What motivates the BRI Technology and Innovation Program to support innovators at BWH?

Vosburgh: We have been very motivated to support innovators because, to some extent, innovating is a countercultural activity. Medical care, traditionally, is conservative—consistent, systematic, standardized. With innovation, all of a sudden a lot of these factors don’t apply. You don’t have evidence-based medicine supporting your approach because what you are doing has never been done before, which is why your idea may be better.

Schoen: So one of the things we are trying to do is mentor and support individuals toward an effective and rewarding career path that is centered on traditional goals, but also incorporating innovation.

“Innovators are not always the ones with the titles on the door. Sometimes they are the people just looking at how things are currently done and seeing how to improve them.”

Our program supports these individuals with what I call the three Cs: community, convergence and cultivation. We are building a community of people who are intellectually stimulated by doing innovation that can benefit health care. Convergence means bringing together people from completely different disciplines—engineering, medicine and even business and law to solve important problems. Cultivation is finding, connecting and nurturing people with ideas so they can generate, what could be considered a fourth “C”, cash, to fund their studies.

What has been some of the program’s successes to date?

Schoen: Our successes over the last several years include launching a monthly Innovation Grand Rounds, stimulating collaboration of BWH’s biomedical engineering group with the clinical community, as well as getting the physical sciences on the radars of a much broader group of physicians.
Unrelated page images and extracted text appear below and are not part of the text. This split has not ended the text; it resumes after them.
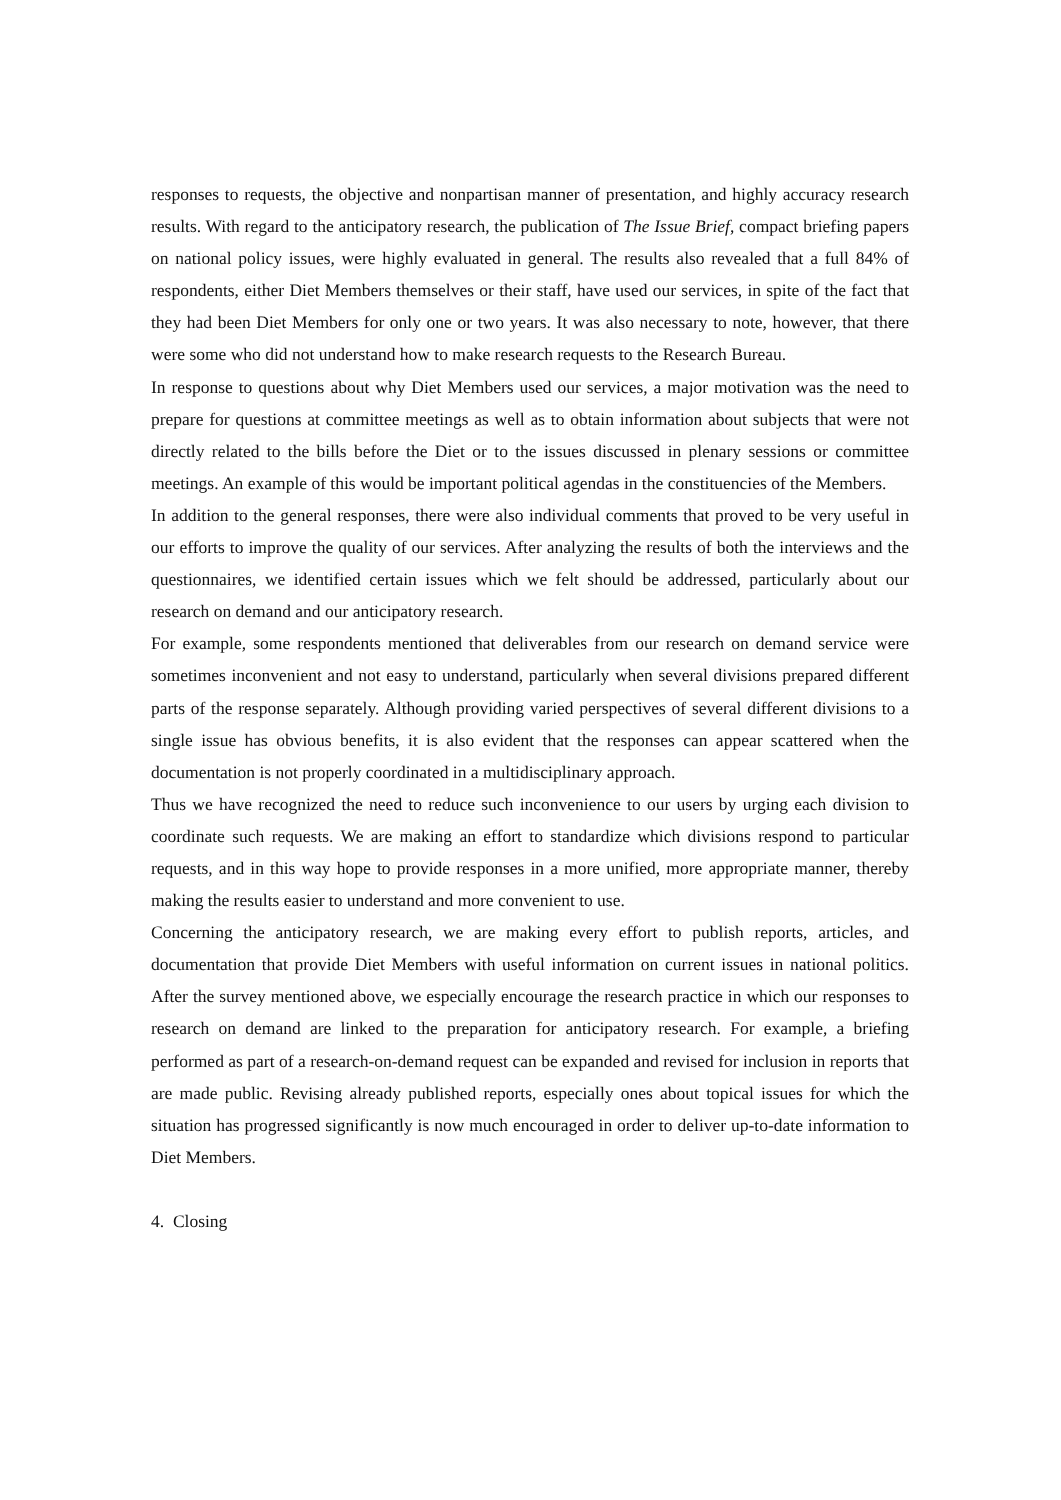responses to requests, the objective and nonpartisan manner of presentation, and highly accuracy research results. With regard to the anticipatory research, the publication of The Issue Brief, compact briefing papers on national policy issues, were highly evaluated in general. The results also revealed that a full 84% of respondents, either Diet Members themselves or their staff, have used our services, in spite of the fact that they had been Diet Members for only one or two years. It was also necessary to note, however, that there were some who did not understand how to make research requests to the Research Bureau.
In response to questions about why Diet Members used our services, a major motivation was the need to prepare for questions at committee meetings as well as to obtain information about subjects that were not directly related to the bills before the Diet or to the issues discussed in plenary sessions or committee meetings. An example of this would be important political agendas in the constituencies of the Members.
In addition to the general responses, there were also individual comments that proved to be very useful in our efforts to improve the quality of our services. After analyzing the results of both the interviews and the questionnaires, we identified certain issues which we felt should be addressed, particularly about our research on demand and our anticipatory research.
For example, some respondents mentioned that deliverables from our research on demand service were sometimes inconvenient and not easy to understand, particularly when several divisions prepared different parts of the response separately. Although providing varied perspectives of several different divisions to a single issue has obvious benefits, it is also evident that the responses can appear scattered when the documentation is not properly coordinated in a multidisciplinary approach.
Thus we have recognized the need to reduce such inconvenience to our users by urging each division to coordinate such requests. We are making an effort to standardize which divisions respond to particular requests, and in this way hope to provide responses in a more unified, more appropriate manner, thereby making the results easier to understand and more convenient to use.
Concerning the anticipatory research, we are making every effort to publish reports, articles, and documentation that provide Diet Members with useful information on current issues in national politics. After the survey mentioned above, we especially encourage the research practice in which our responses to research on demand are linked to the preparation for anticipatory research. For example, a briefing performed as part of a research-on-demand request can be expanded and revised for inclusion in reports that are made public. Revising already published reports, especially ones about topical issues for which the situation has progressed significantly is now much encouraged in order to deliver up-to-date information to Diet Members.
4. Closing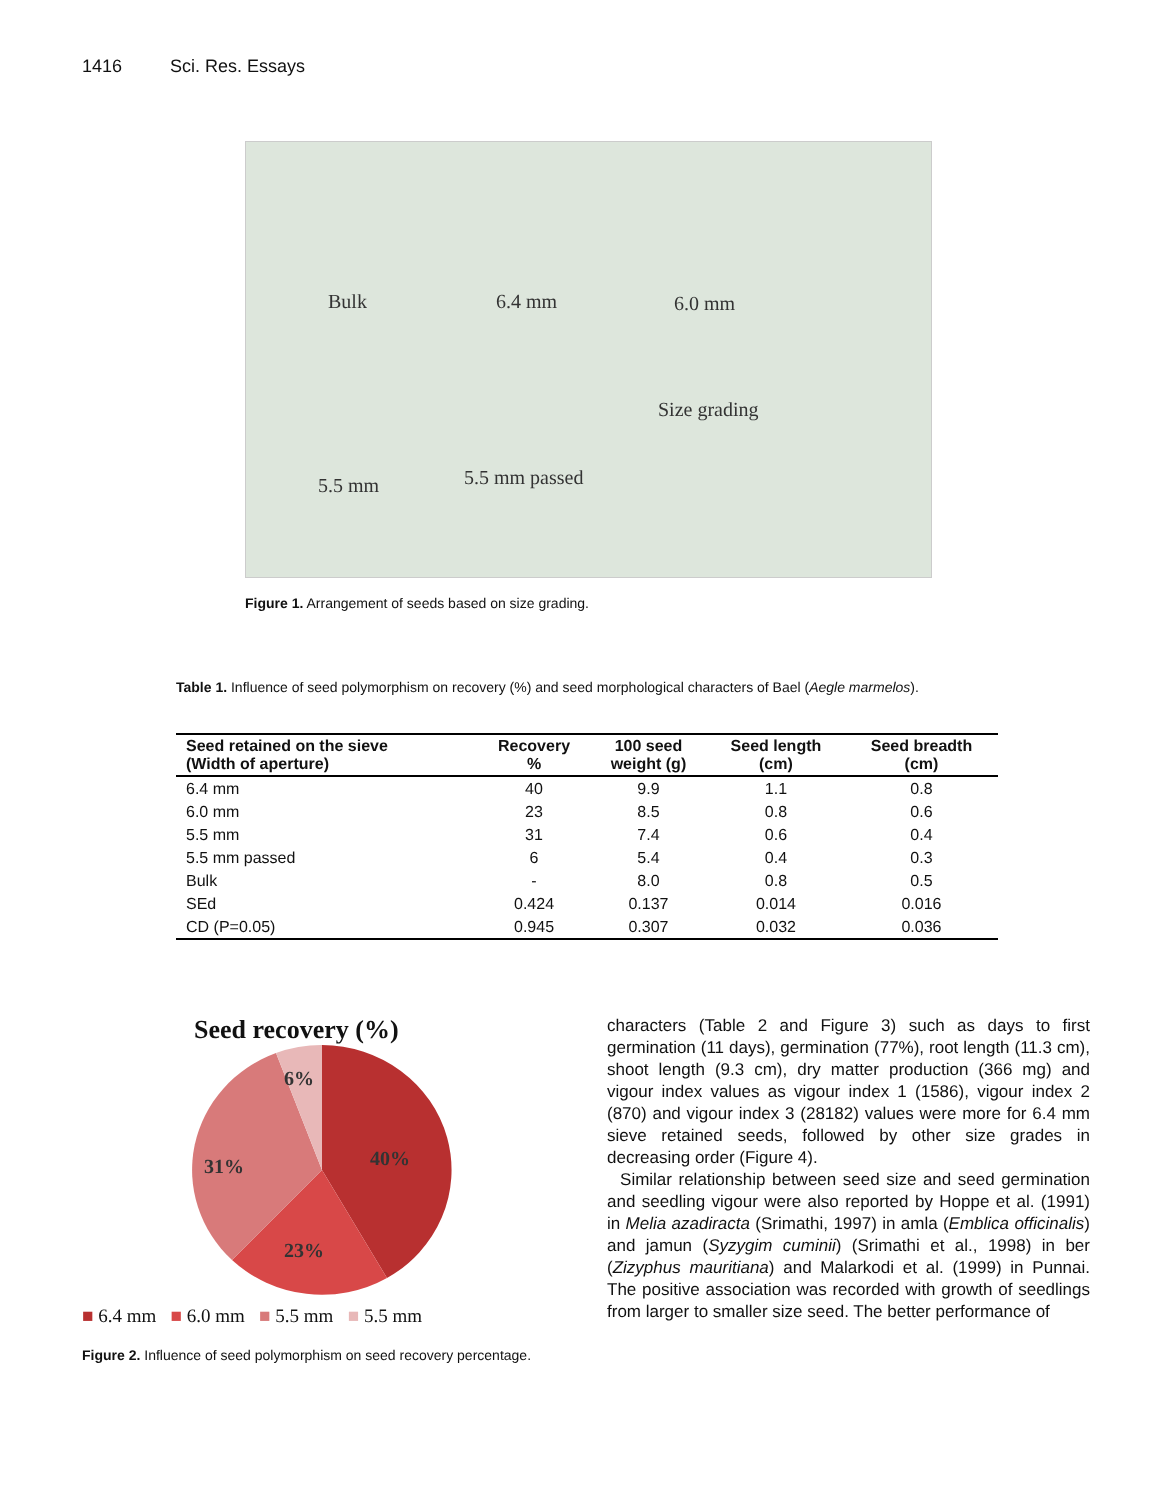1416 Sci. Res. Essays
Bulk 6.4 mm 6.0 mm
Size grading
5.5 mm 5.5 mm passed
Figure 1. Arrangement of seeds based on size grading.
Table 1. Influence of seed polymorphism on recovery (%) and seed morphological characters of Bael (Aegle marmelos).
| Seed retained on the sieve (Width of aperture) | Recovery % | 100 seed weight (g) | Seed length (cm) | Seed breadth (cm) |
| --- | --- | --- | --- | --- |
| 6.4 mm | 40 | 9.9 | 1.1 | 0.8 |
| 6.0 mm | 23 | 8.5 | 0.8 | 0.6 |
| 5.5 mm | 31 | 7.4 | 0.6 | 0.4 |
| 5.5 mm passed | 6 | 5.4 | 0.4 | 0.3 |
| Bulk | - | 8.0 | 0.8 | 0.5 |
| SEd | 0.424 | 0.137 | 0.014 | 0.016 |
| CD (P=0.05) | 0.945 | 0.307 | 0.032 | 0.036 |
Seed recovery (%)
6%
40%
31%
23%
■ 6.4 mm ■ 6.0 mm ■ 5.5 mm ■ 5.5 mm
Figure 2. Influence of seed polymorphism on seed recovery percentage.
characters (Table 2 and Figure 3) such as days to first germination (11 days), germination (77%), root length (11.3 cm), shoot length (9.3 cm), dry matter production (366 mg) and vigour index values as vigour index 1 (1586), vigour index 2 (870) and vigour index 3 (28182) values were more for 6.4 mm sieve retained seeds, followed by other size grades in decreasing order (Figure 4).
Similar relationship between seed size and seed germination and seedling vigour were also reported by Hoppe et al. (1991) in Melia azadiracta (Srimathi, 1997) in amla (Emblica officinalis) and jamun (Syzygim cuminii) (Srimathi et al., 1998) in ber (Zizyphus mauritiana) and Malarkodi et al. (1999) in Punnai. The positive association was recorded with growth of seedlings from larger to smaller size seed. The better performance of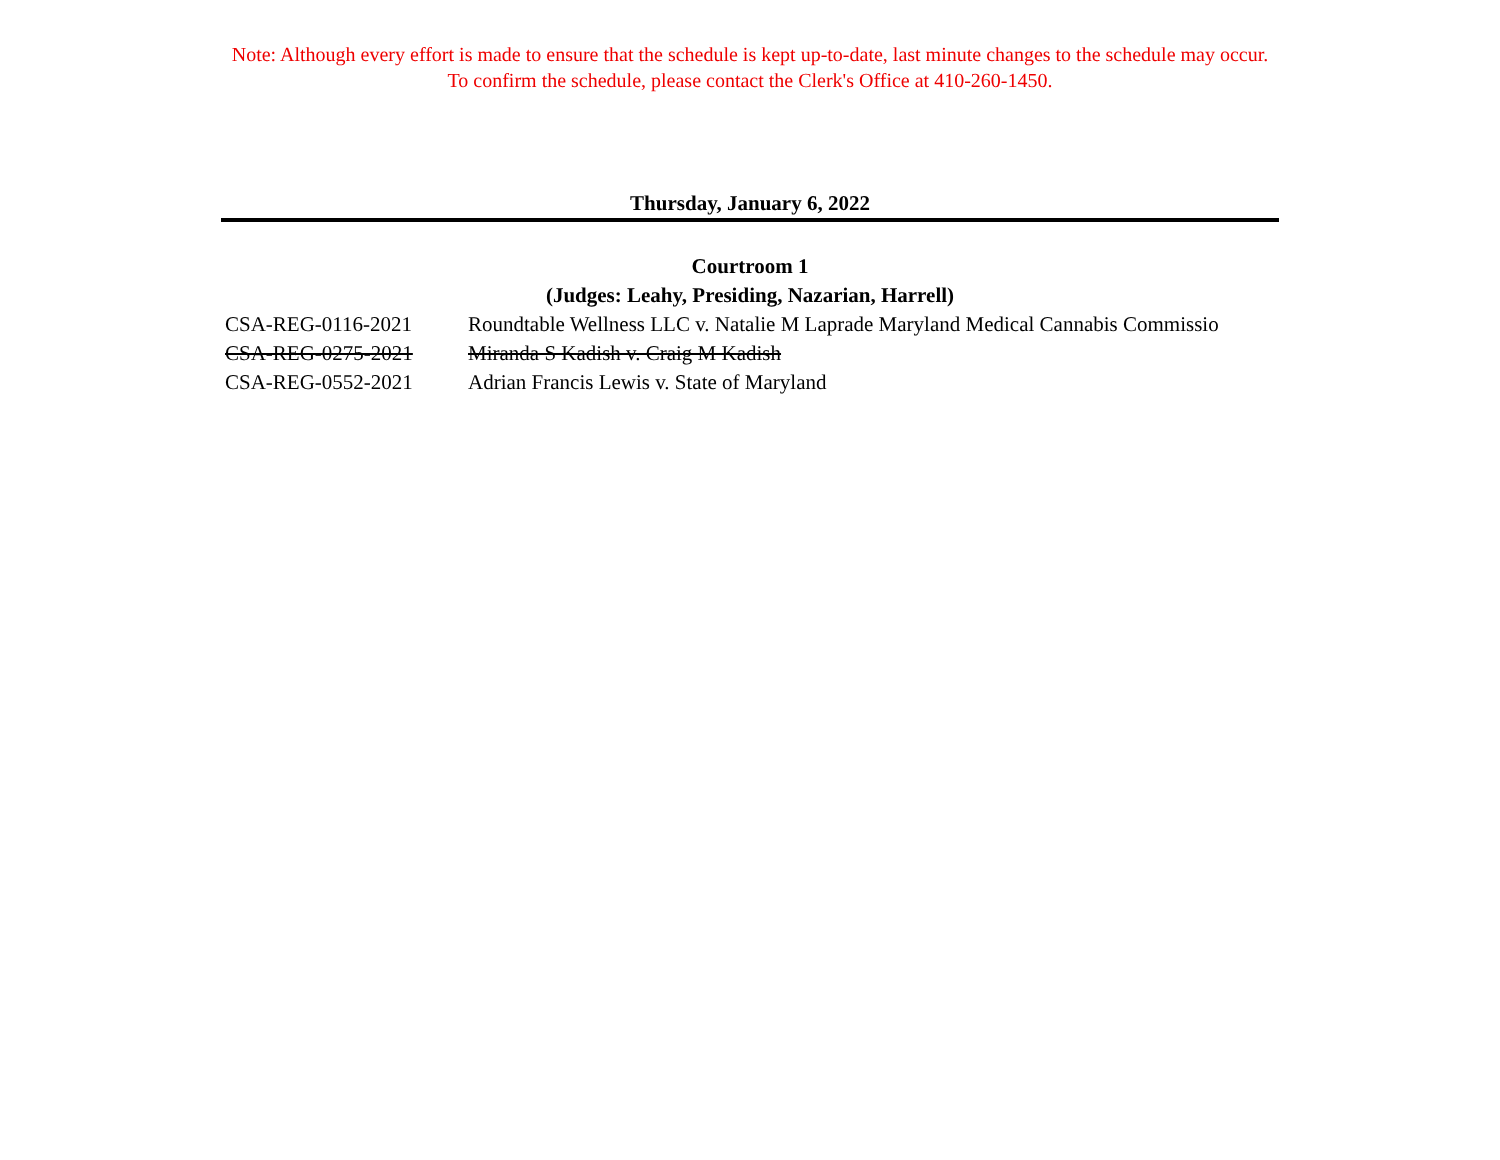Note: Although every effort is made to ensure that the schedule is kept up-to-date, last minute changes to the schedule may occur.
To confirm the schedule, please contact the Clerk's Office at 410-260-1450.
Thursday, January 6, 2022
Courtroom 1
(Judges: Leahy, Presiding, Nazarian, Harrell)
| CSA-REG-0116-2021 | Roundtable Wellness LLC v. Natalie M Laprade Maryland Medical Cannabis Commissio |
| CSA-REG-0275-2021 | Miranda S Kadish v. Craig M Kadish |
| CSA-REG-0552-2021 | Adrian Francis Lewis v. State of Maryland |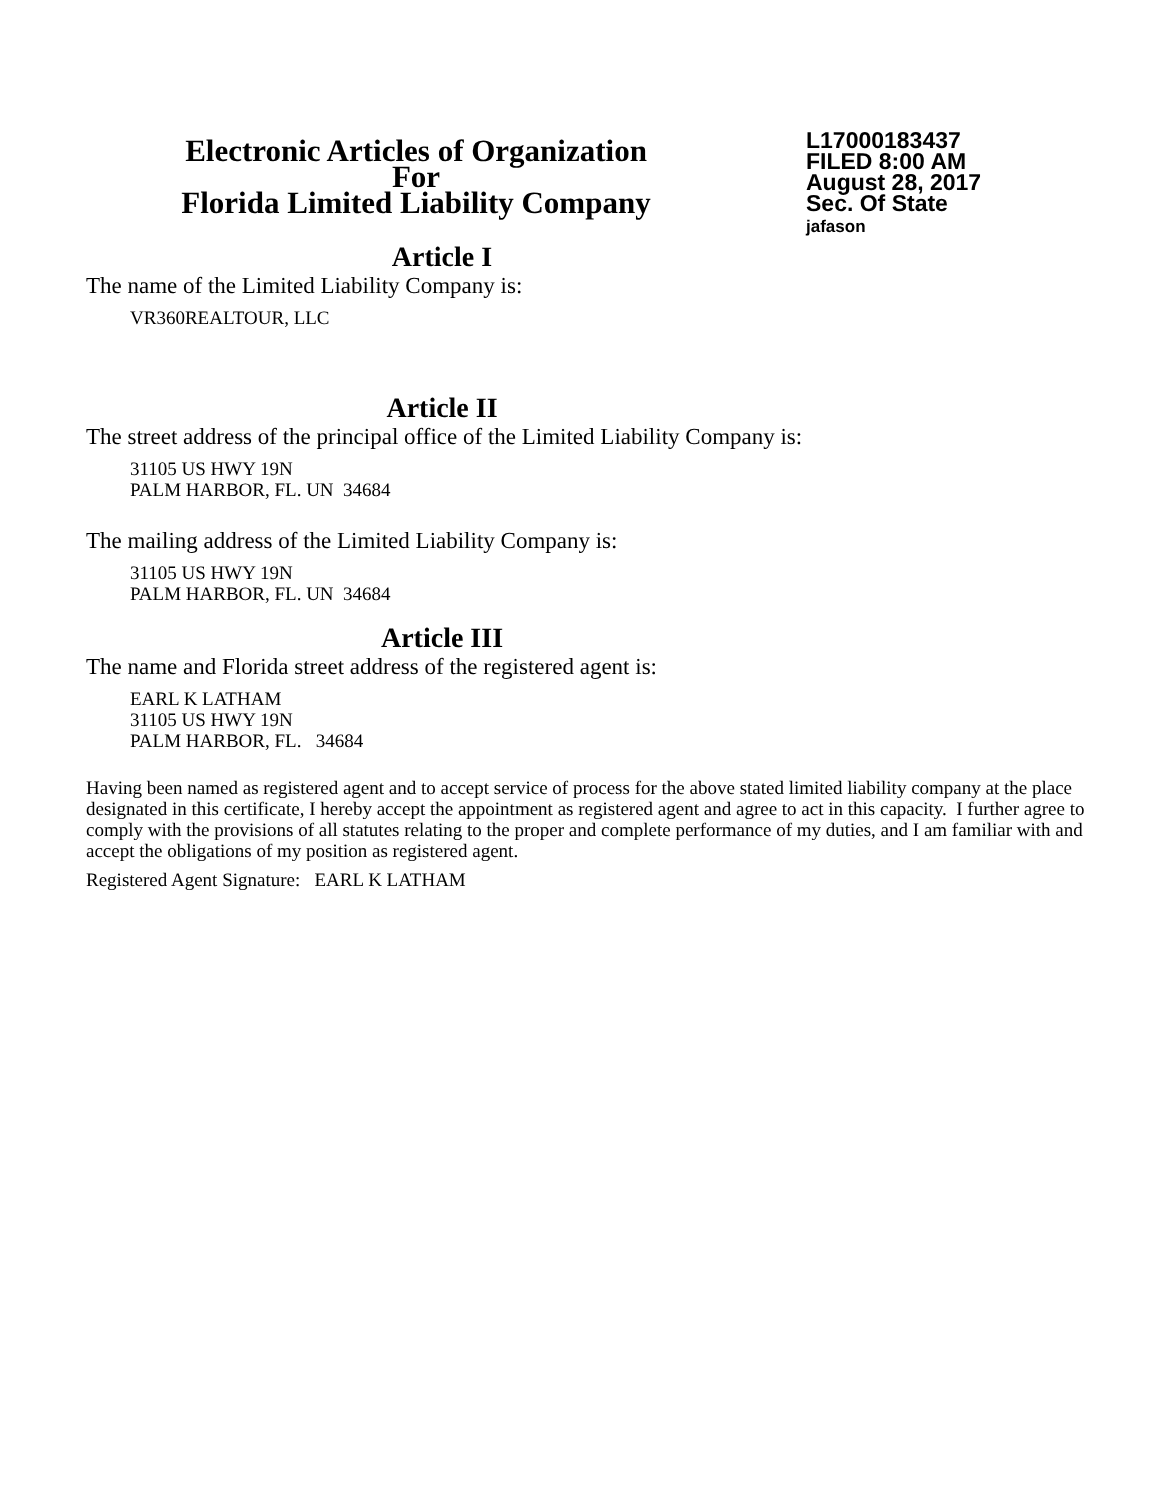Electronic Articles of Organization
For
Florida Limited Liability Company
L17000183437
FILED 8:00 AM
August 28, 2017
Sec. Of State
jafason
Article I
The name of the Limited Liability Company is:
VR360REALTOUR, LLC
Article II
The street address of the principal office of the Limited Liability Company is:
31105 US HWY 19N
PALM HARBOR, FL. UN 34684
The mailing address of the Limited Liability Company is:
31105 US HWY 19N
PALM HARBOR, FL. UN 34684
Article III
The name and Florida street address of the registered agent is:
EARL K LATHAM
31105 US HWY 19N
PALM HARBOR, FL. 34684
Having been named as registered agent and to accept service of process for the above stated limited liability company at the place designated in this certificate, I hereby accept the appointment as registered agent and agree to act in this capacity. I further agree to comply with the provisions of all statutes relating to the proper and complete performance of my duties, and I am familiar with and accept the obligations of my position as registered agent.
Registered Agent Signature: EARL K LATHAM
Emphasizing convergence contributes to making innovation part of the lexicon of the clinical community.

(L to R) Frederick Schoen, MD, PhD and Kirby Vosburgh, PhD.

(L to R) Frederick Schoen, MD, PhD and Kirby Vosburgh, PhD.

What are your goals for the future?

Schoen: One key goal is enhancing our relationships with industry and Partners Research Ventures & Licensing, in pursuit of that we are working closely with the BRI’s Director of Strategy and Innovation. We would like to develop much more productive academic-industrial partnerships since this is crucial to efficient development and implementation of more drugs and devices and to fund collaborative research. Also, our goal is not to just build new widgets, but to create better processes and systems, impart by utilization of health information technology.

Vosburgh: We are also trying to be as successful at innovation as we have been in the past. Brigham and Women’s Hospital has a wonderful history of clear-sightedness and reaching the highest goals. We should support each other to extend this legacy of greatness as individuals, and as a community.